━━━ Extracted material ━━━
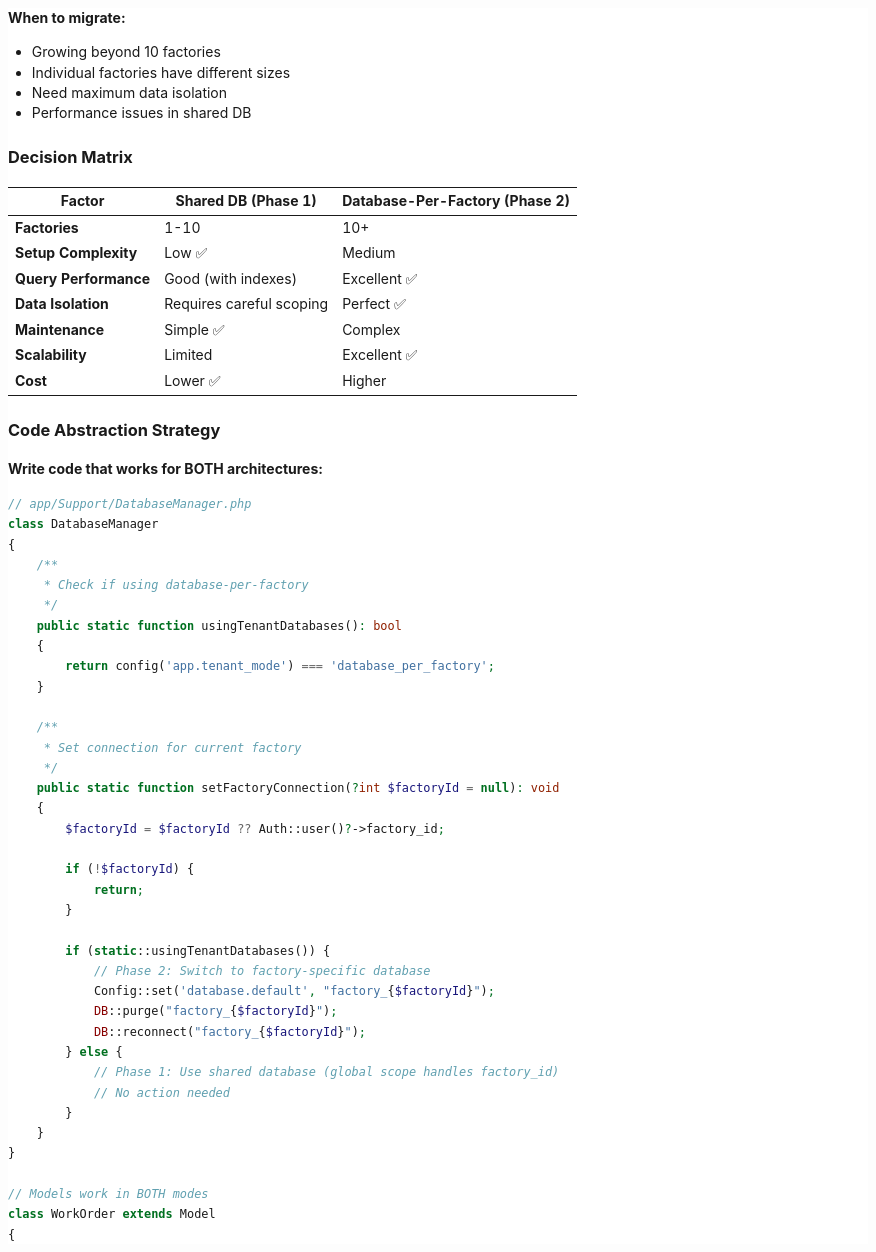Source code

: **When to migrate:**
- Growing beyond 10 factories
- Individual factories have different sizes
- Need maximum data isolation
- Performance issues in shared DB

### Decision Matrix

| Factor | Shared DB (Phase 1) | Database-Per-Factory (Phase 2) |
|--------|---------------------|----------------------------------|
| **Factories** | 1-10 | 10+ |
| **Setup Complexity** | Low ✅ | Medium |
| **Query Performance** | Good (with indexes) | Excellent ✅ |
| **Data Isolation** | Requires careful scoping | Perfect ✅ |
| **Maintenance** | Simple ✅ | Complex |
| **Scalability** | Limited | Excellent ✅ |
| **Cost** | Lower ✅ | Higher |

### Code Abstraction Strategy

**Write code that works for BOTH architectures:**

```php
// app/Support/DatabaseManager.php
class DatabaseManager
{
    /**
     * Check if using database-per-factory
     */
    public static function usingTenantDatabases(): bool
    {
        return config('app.tenant_mode') === 'database_per_factory';
    }

    /**
     * Set connection for current factory
     */
    public static function setFactoryConnection(?int $factoryId = null): void
    {
        $factoryId = $factoryId ?? Auth::user()?->factory_id;

        if (!$factoryId) {
            return;
        }

        if (static::usingTenantDatabases()) {
            // Phase 2: Switch to factory-specific database
            Config::set('database.default', "factory_{$factoryId}");
            DB::purge("factory_{$factoryId}");
            DB::reconnect("factory_{$factoryId}");
        } else {
            // Phase 1: Use shared database (global scope handles factory_id)
            // No action needed
        }
    }
}

// Models work in BOTH modes
class WorkOrder extends Model
{
```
━━━
-- Instructions to follow --
Each line above that contains the string "Phase" should be copied.

-- Written answer --
| Factor | Shared DB (Phase 1) | Database-Per-Factory (Phase 2) |
            // Phase 2: Switch to factory-specific database
            // Phase 1: Use shared database (global scope handles factory_id)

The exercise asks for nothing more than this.